A lot is made of Professor Dora Akunyili’s successes at NAFDAC rightly so!
Very few Nigerians had heard about this agency before Professor Akunyili’s tenure. It was at the same level as several other parastatals of the Ministry of Health in the late nineties such as NPHCDA, NPI, that were barely doing more than paying salaries.
During every advertising break while the Network news is being broadcast, we watch NAFDAC public announcements warning citizens not to buy fake drugs, and to report those that do.

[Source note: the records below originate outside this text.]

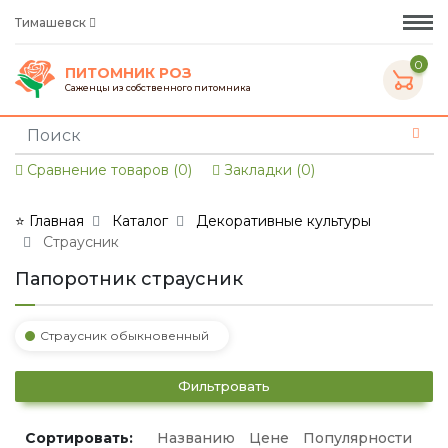
Тимашевск
0
ПИТОМНИК РОЗ
Саженцы из собственного питомника
Сравнение товаров (0)
Закладки (0)
⭐ Главная
Каталог
Декоративные культуры
Страусник
Папоротник страусник
Страусник обыкновенный
Фильтровать
Сортировать:
Названию
Цене
Популярности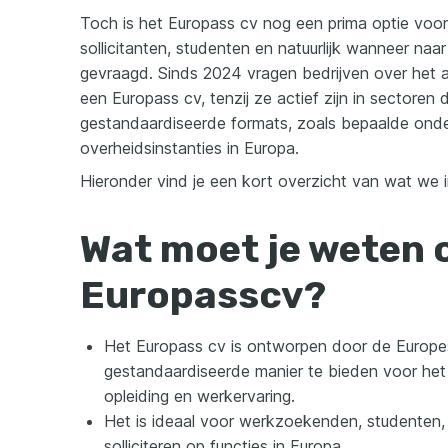
Toch is het Europass cv nog een prima optie voor 
sollicitanten, studenten en natuurlijk wanneer naa
gevraagd. Sinds 2024 vragen bedrijven over het 
een Europass cv, tenzij ze actief zijn in sectoren
gestandaardiseerde formats, zoals bepaalde onder
overheidsinstanties in Europa.
Hieronder vind je een kort overzicht van wat we i
Wat moet je weten 
Europasscv?
Het Europass cv is ontworpen door de Europ
gestandaardiseerde manier te bieden voor het
opleiding en werkervaring.
Het is ideaal voor werkzoekenden, studenten, 
solliciteren op functies in Europa.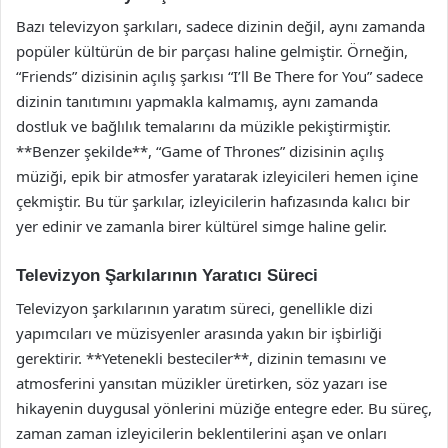
Bazı televizyon şarkıları, sadece dizinin değil, aynı zamanda
popüler kültürün de bir parçası haline gelmiştir. Örneğin,
“Friends” dizisinin açılış şarkısı “I’ll Be There for You” sadece
dizinin tanıtımını yapmakla kalmamış, aynı zamanda
dostluk ve bağlılık temalarını da müzikle pekiştirmiştir.
**Benzer şekilde**, “Game of Thrones” dizisinin açılış
müziği, epik bir atmosfer yaratarak izleyicileri hemen içine
çekmiştir. Bu tür şarkılar, izleyicilerin hafızasında kalıcı bir
yer edinir ve zamanla birer kültürel simge haline gelir.
Televizyon Şarkılarının Yaratıcı Süreci
Televizyon şarkılarının yaratım süreci, genellikle dizi
yapımcıları ve müzisyenler arasında yakın bir işbirliği
gerektirir. **Yetenekli besteciler**, dizinin temasını ve
atmosferini yansıtan müzikler üretirken, söz yazarı ise
hikayenin duygusal yönlerini müziğe entegre eder. Bu süreç,
zaman zaman izleyicilerin beklentilerini aşan ve onları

Nigerians are doing their best. But the era of celebrating individuals and awards has passed. We desire strong institutions. We do not want to see NAFDAC officials gathering a few mobile police men in drug burning orgies…
Never doubt that a small group of thoughtful committed people can change the world; indeed it is the only thing that ever has…Margaret Mead
You don’t want the death penalty for fake drug manufacturers; fair enough you might be against the death penalty for any reason but I believe that they deserve it in this case because they are deliberaely targeting the sick and in most cases the poor.
Producing fake drugs can not be compared with some poor patent medicine seller who does not know that he should demand a prescription to sell certain drugs.
It is also not the same as some poor sap who has not been able to store his drugs at the best temperature as written on the pack. Why not blame the drug manufacturers for producing drugs that need to stored such cold temperatures when the infrastructure doesn’t exist to guarantee that temperature.
My brothers keep up the fight, one day some one will hear your cries.
Dear Sir
How do these drugs ( or their raw materials for manufacturing) get to these open drug stores in kano, Onistha and Aba, and indeed many other thousands of illegal drug stores in Nigeria?
Where is the Pharmaceutical Council of Nigeria?
Where is the Pharmacy Society of Nigeria?
Where is the safety Commission of nigeria? ( if there is one) or is it NAFDAC?
What does NAFDAC number mean when every immaginable chinese drug that is currently an epidemic in nigeria has a NAFDAC number, from Tiansi to Tai chi to you mention it – vibrator machines that cure diabetes, arthritis, hypertension, stroke, gonorrhoea, impotence, infertility, madness, etc!.
Is there a Prescription Monitoring Agency in Nigeria? or ofcourse prescriptions count for nothing when you can walk into a drug store / chemistr/ patent medicine store/ pharmacy in any corner of town or village and buy the most dangerous drug, stored in open card board boxes, tucked under the chair of the seller !
Joseph Ana.
Fake drugs and weak law enforcement systems go hand in hand and as such the death penalty does not fit the bill here. We could argue that on same to the likes of the Tafa Balogun that stole all the cash necessary for law enforcement. Fake drugs exist everywhere but kept to the minimum in societies where the rule of law works better. Nigeria is simply an easy target and until we resolve that issue, Dr Paul Orhii’s rhetoric is just that.
NAFDAC is doing is part and in fact exceeding its mandate. NAFDAC does not have authority over pharmaceutical premises, only drug quality. The Pharmaceutical Council has the mandate to regulate and shut down illegal retail and wholesale pharmaceutical premises and they need to do their job. Unfortunately, they receive minimal support from the gov’t and rely on licensing fees.